*Lines excerpted from a collection:*

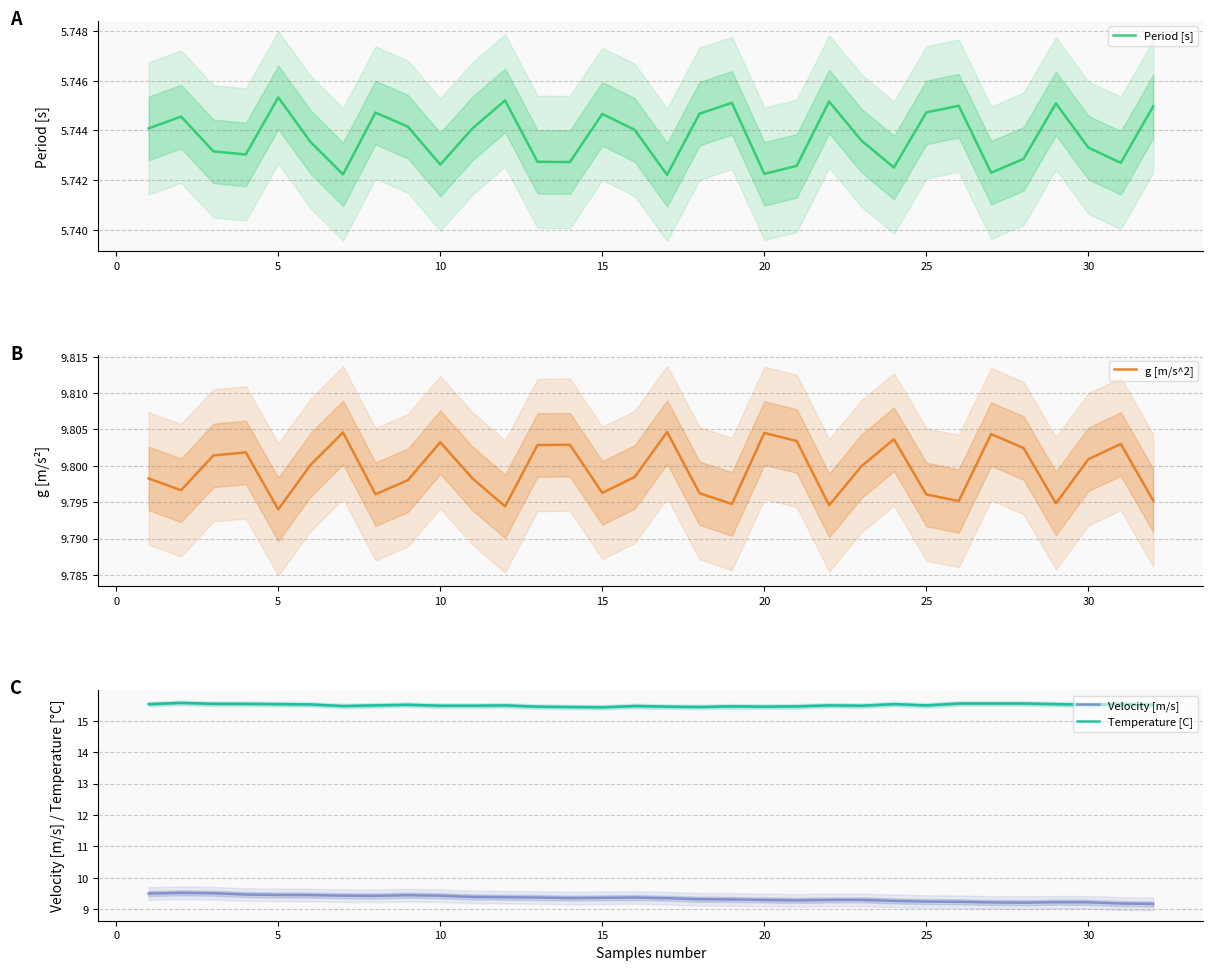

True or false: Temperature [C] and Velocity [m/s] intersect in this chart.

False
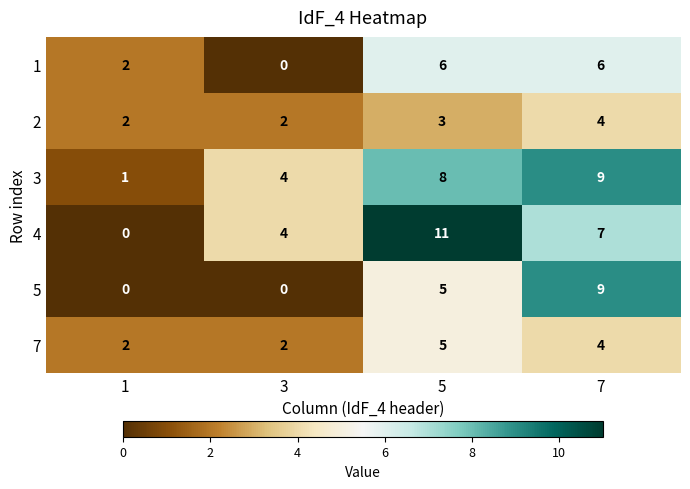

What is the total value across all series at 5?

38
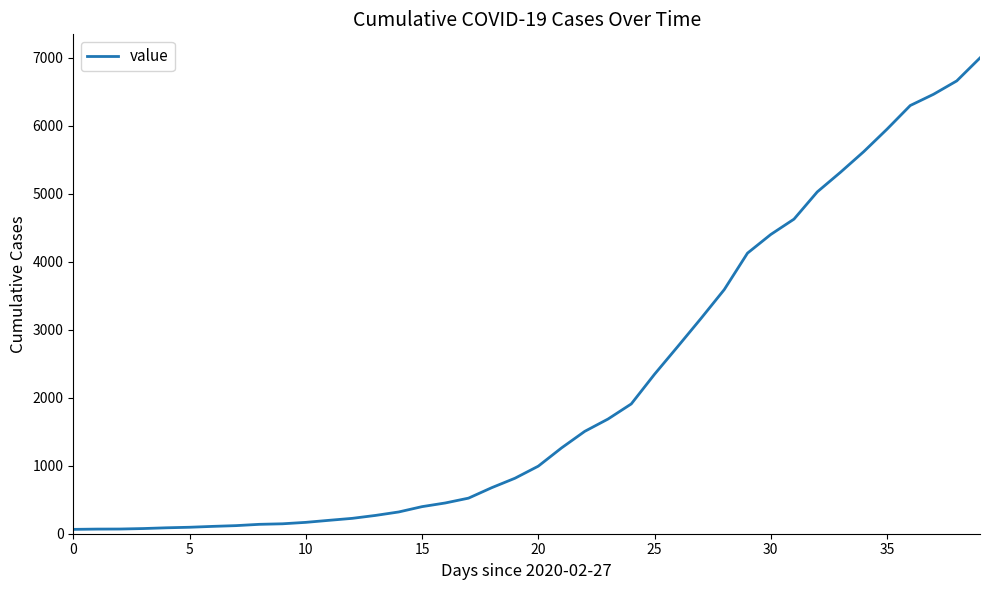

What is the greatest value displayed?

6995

*About this exercise:*
Reproduce the lines above verbatim, omitting the pictures.

*Output below:*
True or false: Temperature [C] and Velocity [m/s] intersect in this chart.

False

What is the total value across all series at 5?

38

What is the greatest value displayed?

6995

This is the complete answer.